> _SELECTED TEXT_
^^^^^^^^

The natural response to more is even more. Which traps marketing in an accelerating feedback loop of proliferation, excess and clutter. Which is the reason that attention is front and center these days as a research and business priority, with major initiatives by trade groups like the ARF, IPA, MRC, IAB and The Attention Council, as well as initiatives from practitioners like Kantar, Dentsu, Infillion, Microsoft, GroupM and Google.

The quandary is that marketers want more and more of what consumers have only so much to give.

Cognitive Capacity is Fixed

Attention is limited. This is old news, yet it has enduring relevance. The post-WW2 surge of computing spurred a lot of work into the best ways to integrate computers with people. Information theory was an originating idea in the budding field of cognitive psychology (as it butted heads with behavioralist orthodoxy), from which came George Miller’s 1956 paper on the cognitive limits of working memory, “The Magical Number Seven, Plus or Minus Two.” Seven is our real-time cognitive capacity. Computer interfaces must be designed around that, and indeed everything else as well. The influence of Miller’s paper has been so great that it has its own Wikipedia page.

^^^^^^^^

> _Collected data entries_
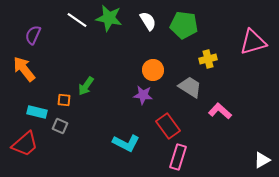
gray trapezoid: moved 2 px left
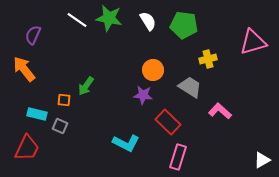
cyan rectangle: moved 2 px down
red rectangle: moved 4 px up; rotated 10 degrees counterclockwise
red trapezoid: moved 2 px right, 4 px down; rotated 24 degrees counterclockwise
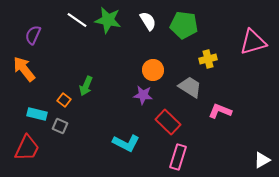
green star: moved 1 px left, 2 px down
green arrow: rotated 12 degrees counterclockwise
orange square: rotated 32 degrees clockwise
pink L-shape: rotated 20 degrees counterclockwise
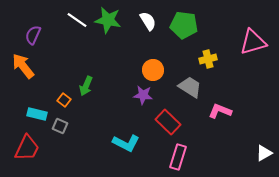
orange arrow: moved 1 px left, 3 px up
white triangle: moved 2 px right, 7 px up
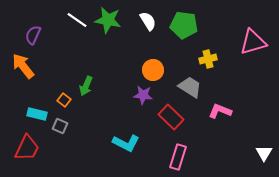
red rectangle: moved 3 px right, 5 px up
white triangle: rotated 30 degrees counterclockwise
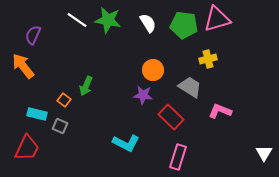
white semicircle: moved 2 px down
pink triangle: moved 36 px left, 23 px up
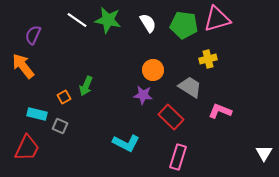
orange square: moved 3 px up; rotated 24 degrees clockwise
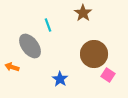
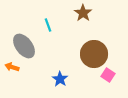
gray ellipse: moved 6 px left
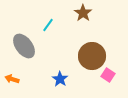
cyan line: rotated 56 degrees clockwise
brown circle: moved 2 px left, 2 px down
orange arrow: moved 12 px down
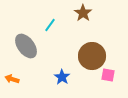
cyan line: moved 2 px right
gray ellipse: moved 2 px right
pink square: rotated 24 degrees counterclockwise
blue star: moved 2 px right, 2 px up
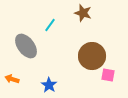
brown star: rotated 18 degrees counterclockwise
blue star: moved 13 px left, 8 px down
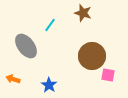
orange arrow: moved 1 px right
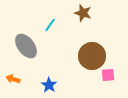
pink square: rotated 16 degrees counterclockwise
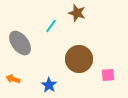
brown star: moved 6 px left
cyan line: moved 1 px right, 1 px down
gray ellipse: moved 6 px left, 3 px up
brown circle: moved 13 px left, 3 px down
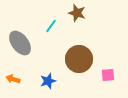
blue star: moved 1 px left, 4 px up; rotated 21 degrees clockwise
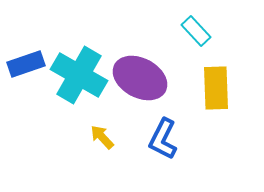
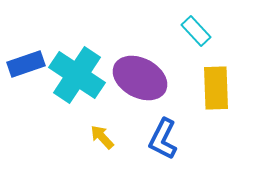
cyan cross: moved 2 px left; rotated 4 degrees clockwise
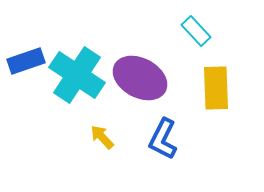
blue rectangle: moved 3 px up
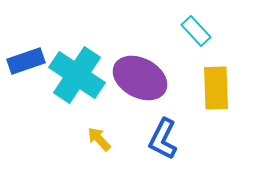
yellow arrow: moved 3 px left, 2 px down
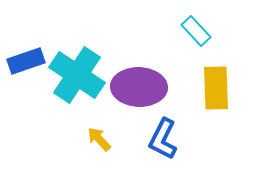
purple ellipse: moved 1 px left, 9 px down; rotated 26 degrees counterclockwise
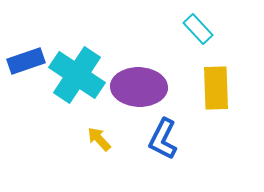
cyan rectangle: moved 2 px right, 2 px up
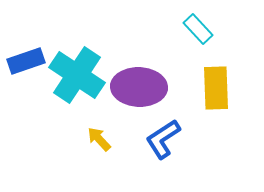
blue L-shape: rotated 30 degrees clockwise
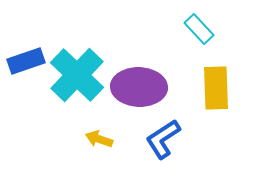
cyan rectangle: moved 1 px right
cyan cross: rotated 10 degrees clockwise
yellow arrow: rotated 28 degrees counterclockwise
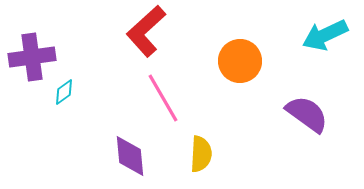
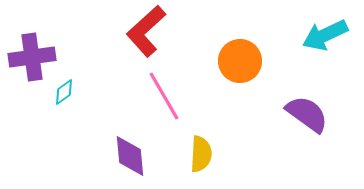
pink line: moved 1 px right, 2 px up
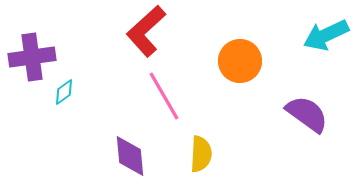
cyan arrow: moved 1 px right
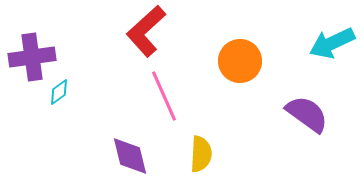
cyan arrow: moved 6 px right, 8 px down
cyan diamond: moved 5 px left
pink line: rotated 6 degrees clockwise
purple diamond: rotated 9 degrees counterclockwise
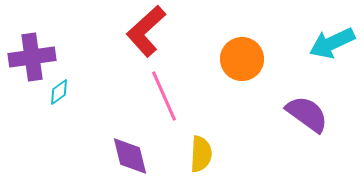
orange circle: moved 2 px right, 2 px up
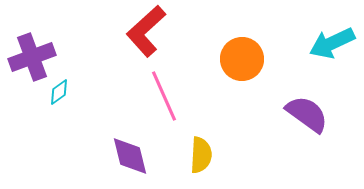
purple cross: rotated 12 degrees counterclockwise
yellow semicircle: moved 1 px down
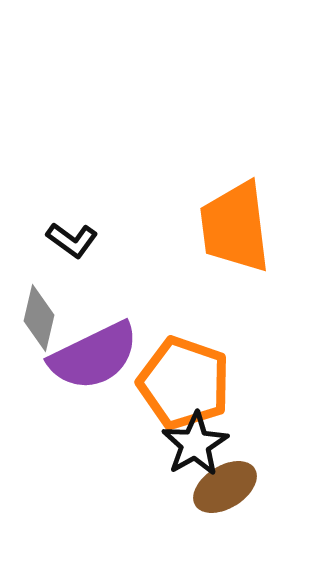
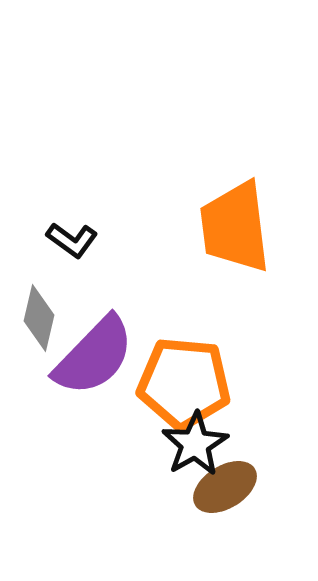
purple semicircle: rotated 20 degrees counterclockwise
orange pentagon: rotated 14 degrees counterclockwise
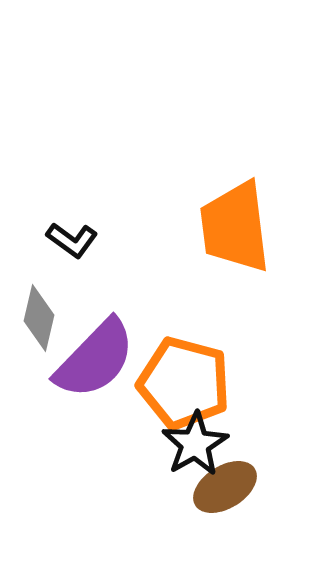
purple semicircle: moved 1 px right, 3 px down
orange pentagon: rotated 10 degrees clockwise
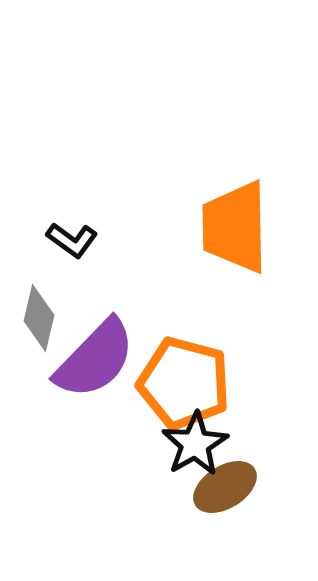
orange trapezoid: rotated 6 degrees clockwise
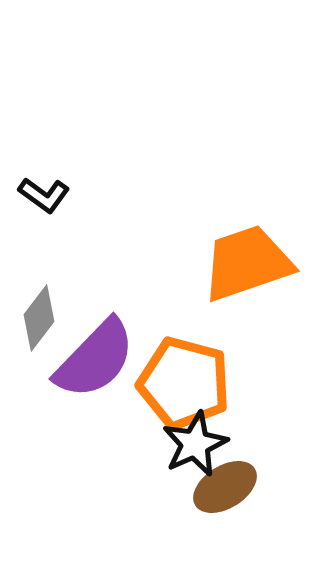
orange trapezoid: moved 12 px right, 36 px down; rotated 72 degrees clockwise
black L-shape: moved 28 px left, 45 px up
gray diamond: rotated 24 degrees clockwise
black star: rotated 6 degrees clockwise
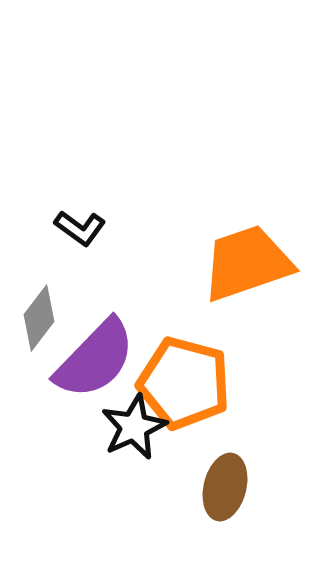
black L-shape: moved 36 px right, 33 px down
black star: moved 61 px left, 17 px up
brown ellipse: rotated 44 degrees counterclockwise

^^^^^^^^

> _INSTRUCTIONS FOR THE TASK_
Could you carry on the piece about marketing and the limits of attention, starting right after its last sentence?

> _TASK RESPONSE_
The related concept of the attention economy -- and its corollary elements of overload, scarcity, storage, processing and technology fixes -- was first articulated in a 1971 conference panel on computers and communications by Herbert Simon, whose innovative career was recognized with both the Turing and Nobel prizes.

In 1988, educational psychologist John Sweller followed up all this initial work by showing that learning could be improved by reducing the cognitive load involved in problem-solving. Which is to say that people have to throttle their attention to keep from being overwhelmed by overload, and learning protocols must reflect this.

In short, consumers are trying to do less. While marketers are trying to do more. From which comes clutter, people’s first impression of marketing.

The Consumer Gripe is Clutter

Clutter comes from the mismatch between cognitive capacity and the quantity of information consumers must sort through to find what they want.

Consumers have no gripe with marketing, especially not with ads. Consumers like ads. What they dislike is clutter. Increasingly, though, it can be hard to separate one from the other. Because marketing is part of the clutter, and ads are often the biggest part—the unfortunate but unavoidable consequence of our overfull information society. Well before consumers can attend to ads they must deal with clutter.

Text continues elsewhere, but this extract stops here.